__Your instructions__
Reproduce the text of every entry below, keeping each line as it appears, and leave out the pictures.

[Saved entries]
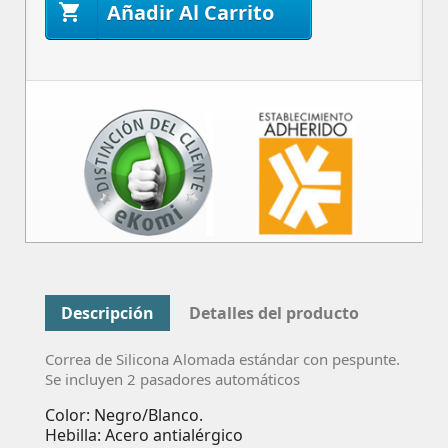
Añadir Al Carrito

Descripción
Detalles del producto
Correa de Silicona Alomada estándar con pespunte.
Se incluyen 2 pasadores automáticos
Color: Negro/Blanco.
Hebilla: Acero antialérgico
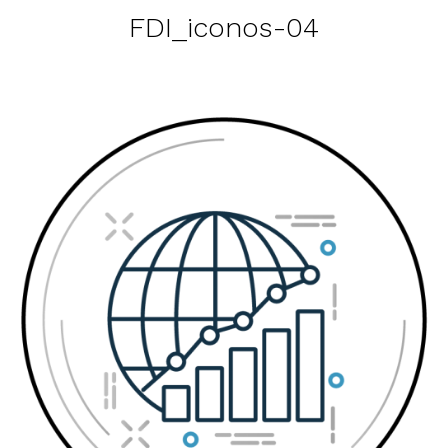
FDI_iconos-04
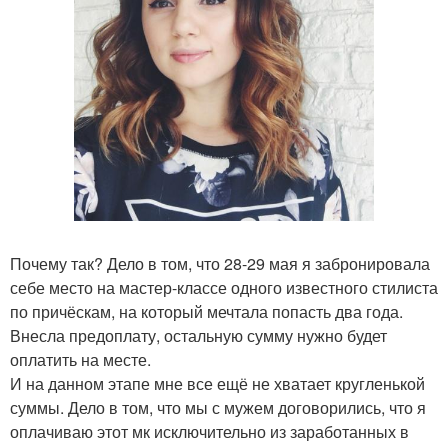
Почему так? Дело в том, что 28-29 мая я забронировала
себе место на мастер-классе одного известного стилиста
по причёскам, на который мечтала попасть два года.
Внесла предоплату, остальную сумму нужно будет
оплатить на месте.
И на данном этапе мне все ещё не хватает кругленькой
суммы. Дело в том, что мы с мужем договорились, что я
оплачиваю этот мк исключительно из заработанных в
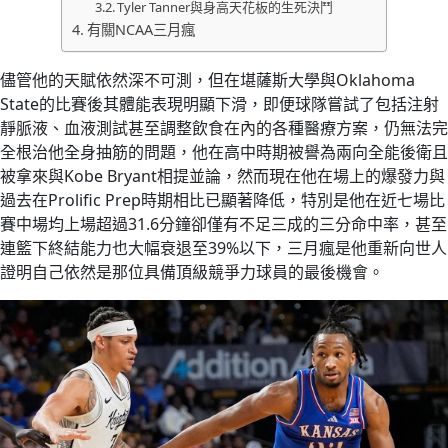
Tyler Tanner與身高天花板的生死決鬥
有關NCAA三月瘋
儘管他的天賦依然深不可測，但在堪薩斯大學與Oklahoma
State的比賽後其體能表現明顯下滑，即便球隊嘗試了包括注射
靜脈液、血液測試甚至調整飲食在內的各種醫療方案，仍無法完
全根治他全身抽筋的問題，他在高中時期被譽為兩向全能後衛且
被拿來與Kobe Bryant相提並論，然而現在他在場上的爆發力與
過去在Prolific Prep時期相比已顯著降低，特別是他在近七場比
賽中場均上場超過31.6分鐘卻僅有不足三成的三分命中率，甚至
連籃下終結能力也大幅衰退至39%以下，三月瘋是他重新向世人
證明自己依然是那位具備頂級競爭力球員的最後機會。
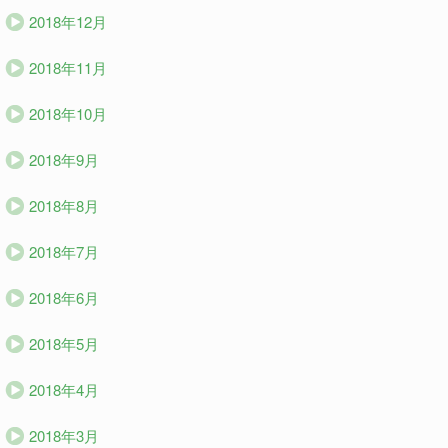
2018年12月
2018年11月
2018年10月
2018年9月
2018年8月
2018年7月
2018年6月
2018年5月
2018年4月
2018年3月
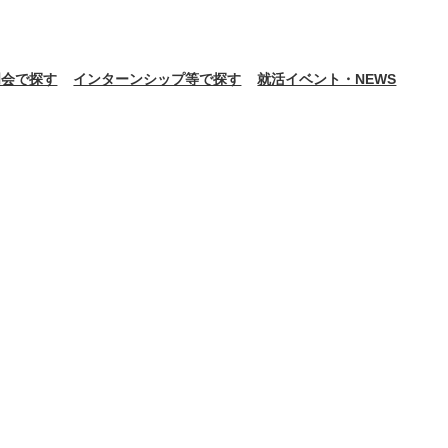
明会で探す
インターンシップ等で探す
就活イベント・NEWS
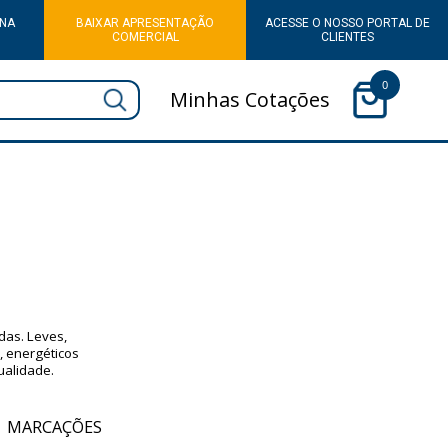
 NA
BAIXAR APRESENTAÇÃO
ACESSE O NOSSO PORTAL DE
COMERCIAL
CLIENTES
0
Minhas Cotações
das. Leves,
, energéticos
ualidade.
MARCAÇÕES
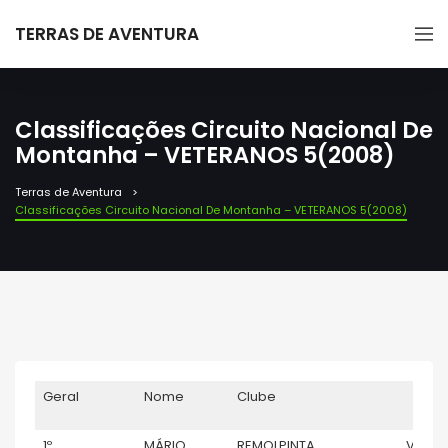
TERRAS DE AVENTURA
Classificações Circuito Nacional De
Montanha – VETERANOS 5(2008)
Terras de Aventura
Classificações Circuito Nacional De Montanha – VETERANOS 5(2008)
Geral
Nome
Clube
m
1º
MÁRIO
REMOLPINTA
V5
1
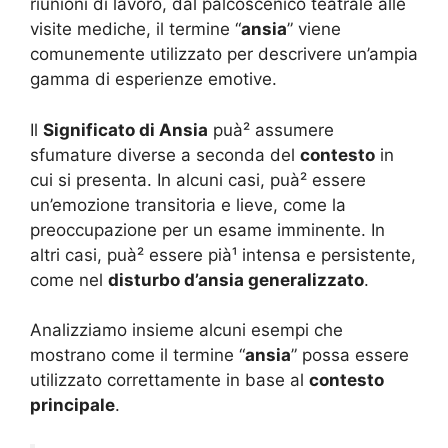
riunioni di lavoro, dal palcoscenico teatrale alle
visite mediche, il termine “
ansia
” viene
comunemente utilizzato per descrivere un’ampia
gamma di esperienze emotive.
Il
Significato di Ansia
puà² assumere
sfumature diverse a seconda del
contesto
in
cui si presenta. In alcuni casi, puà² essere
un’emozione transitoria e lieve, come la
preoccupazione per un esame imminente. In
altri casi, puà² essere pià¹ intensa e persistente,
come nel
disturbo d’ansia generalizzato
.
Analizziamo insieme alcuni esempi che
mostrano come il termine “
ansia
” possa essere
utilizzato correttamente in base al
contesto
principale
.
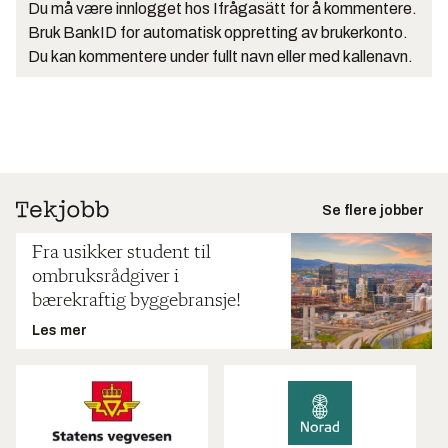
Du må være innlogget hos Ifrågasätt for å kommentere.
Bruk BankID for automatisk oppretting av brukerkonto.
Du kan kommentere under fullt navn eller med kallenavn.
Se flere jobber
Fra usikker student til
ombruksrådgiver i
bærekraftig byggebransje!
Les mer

__Solved exercise__
Añadir Al Carrito

Descripción
Detalles del producto
Correa de Silicona Alomada estándar con pespunte.
Se incluyen 2 pasadores automáticos
Color: Negro/Blanco.
Hebilla: Acero antialérgico
FDI_iconos-04
Почему так? Дело в том, что 28-29 мая я забронировала
себе место на мастер-классе одного известного стилиста
по причёскам, на который мечтала попасть два года.
Внесла предоплату, остальную сумму нужно будет
оплатить на месте.
И на данном этапе мне все ещё не хватает кругленькой
суммы. Дело в том, что мы с мужем договорились, что я
оплачиваю этот мк исключительно из заработанных в
Tyler Tanner與身高天花板的生死決鬥
有關NCAA三月瘋
儘管他的天賦依然深不可測，但在堪薩斯大學與Oklahoma
State的比賽後其體能表現明顯下滑，即便球隊嘗試了包括注射
靜脈液、血液測試甚至調整飲食在內的各種醫療方案，仍無法完
全根治他全身抽筋的問題，他在高中時期被譽為兩向全能後衛且
被拿來與Kobe Bryant相提並論，然而現在他在場上的爆發力與
過去在Prolific Prep時期相比已顯著降低，特別是他在近七場比
賽中場均上場超過31.6分鐘卻僅有不足三成的三分命中率，甚至
連籃下終結能力也大幅衰退至39%以下，三月瘋是他重新向世人
證明自己依然是那位具備頂級競爭力球員的最後機會。
2018年12月
2018年11月
2018年10月
2018年9月
2018年8月
2018年7月
2018年6月
2018年5月
2018年4月
2018年3月
明会で探す
インターンシップ等で探す
就活イベント・NEWS
 NA
BAIXAR APRESENTAÇÃO
ACESSE O NOSSO PORTAL DE
COMERCIAL
CLIENTES
0
Minhas Cotações
das. Leves,
, energéticos
ualidade.
MARCAÇÕES
TERRAS DE AVENTURA
Classificações Circuito Nacional De
Montanha – VETERANOS 5(2008)
Terras de Aventura
Classificações Circuito Nacional De Montanha – VETERANOS 5(2008)
Geral
Nome
Clube
m
1º
MÁRIO
REMOLPINTA
V5
1
riunioni di lavoro, dal palcoscenico teatrale alle
visite mediche, il termine “
ansia
” viene
comunemente utilizzato per descrivere un’ampia
gamma di esperienze emotive.
Il
Significato di Ansia
puà² assumere
sfumature diverse a seconda del
contesto
in
cui si presenta. In alcuni casi, puà² essere
un’emozione transitoria e lieve, come la
preoccupazione per un esame imminente. In
altri casi, puà² essere pià¹ intensa e persistente,
come nel
disturbo d’ansia generalizzato
.
Analizziamo insieme alcuni esempi che
mostrano come il termine “
ansia
” possa essere
utilizzato correttamente in base al
contesto
principale
.
Du må være innlogget hos Ifrågasätt for å kommentere.
Bruk BankID for automatisk oppretting av brukerkonto.
Du kan kommentere under fullt navn eller med kallenavn.
Se flere jobber
Fra usikker student til
ombruksrådgiver i
bærekraftig byggebransje!
Les mer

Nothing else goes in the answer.